* EXCERPTED DATA:
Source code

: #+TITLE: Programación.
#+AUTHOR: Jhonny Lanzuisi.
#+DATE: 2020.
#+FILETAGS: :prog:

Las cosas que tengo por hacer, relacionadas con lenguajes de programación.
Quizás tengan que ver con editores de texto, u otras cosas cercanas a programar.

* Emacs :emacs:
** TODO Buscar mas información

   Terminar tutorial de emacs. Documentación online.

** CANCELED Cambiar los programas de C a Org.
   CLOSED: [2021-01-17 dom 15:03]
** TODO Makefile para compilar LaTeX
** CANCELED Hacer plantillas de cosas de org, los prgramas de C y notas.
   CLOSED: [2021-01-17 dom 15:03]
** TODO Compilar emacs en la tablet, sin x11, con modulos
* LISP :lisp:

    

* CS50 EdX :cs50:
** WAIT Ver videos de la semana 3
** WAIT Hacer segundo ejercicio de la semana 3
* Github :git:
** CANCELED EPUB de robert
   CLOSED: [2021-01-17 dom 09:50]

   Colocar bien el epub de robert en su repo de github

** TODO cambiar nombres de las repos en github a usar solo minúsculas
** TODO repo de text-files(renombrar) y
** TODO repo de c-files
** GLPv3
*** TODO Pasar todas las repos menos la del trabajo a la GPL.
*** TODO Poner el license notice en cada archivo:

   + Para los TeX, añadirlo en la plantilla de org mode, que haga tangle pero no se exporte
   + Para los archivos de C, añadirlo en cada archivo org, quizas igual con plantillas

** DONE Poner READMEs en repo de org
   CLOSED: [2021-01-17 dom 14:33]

* THE PROBLEM:
Each line shown above must be repeated exactly.

* EXPECTED OUTPUT:
Source code

: #+TITLE: Programación.
#+AUTHOR: Jhonny Lanzuisi.
#+DATE: 2020.
#+FILETAGS: :prog:

Las cosas que tengo por hacer, relacionadas con lenguajes de programación.
Quizás tengan que ver con editores de texto, u otras cosas cercanas a programar.

* Emacs :emacs:
** TODO Buscar mas información

   Terminar tutorial de emacs. Documentación online.

** CANCELED Cambiar los programas de C a Org.
   CLOSED: [2021-01-17 dom 15:03]
** TODO Makefile para compilar LaTeX
** CANCELED Hacer plantillas de cosas de org, los prgramas de C y notas.
   CLOSED: [2021-01-17 dom 15:03]
** TODO Compilar emacs en la tablet, sin x11, con modulos
* LISP :lisp:

    

* CS50 EdX :cs50:
** WAIT Ver videos de la semana 3
** WAIT Hacer segundo ejercicio de la semana 3
* Github :git:
** CANCELED EPUB de robert
   CLOSED: [2021-01-17 dom 09:50]

   Colocar bien el epub de robert en su repo de github

** TODO cambiar nombres de las repos en github a usar solo minúsculas
** TODO repo de text-files(renombrar) y
** TODO repo de c-files
** GLPv3
*** TODO Pasar todas las repos menos la del trabajo a la GPL.
*** TODO Poner el license notice en cada archivo:

   + Para los TeX, añadirlo en la plantilla de org mode, que haga tangle pero no se exporte
   + Para los archivos de C, añadirlo en cada archivo org, quizas igual con plantillas

** DONE Poner READMEs en repo de org
   CLOSED: [2021-01-17 dom 14:33]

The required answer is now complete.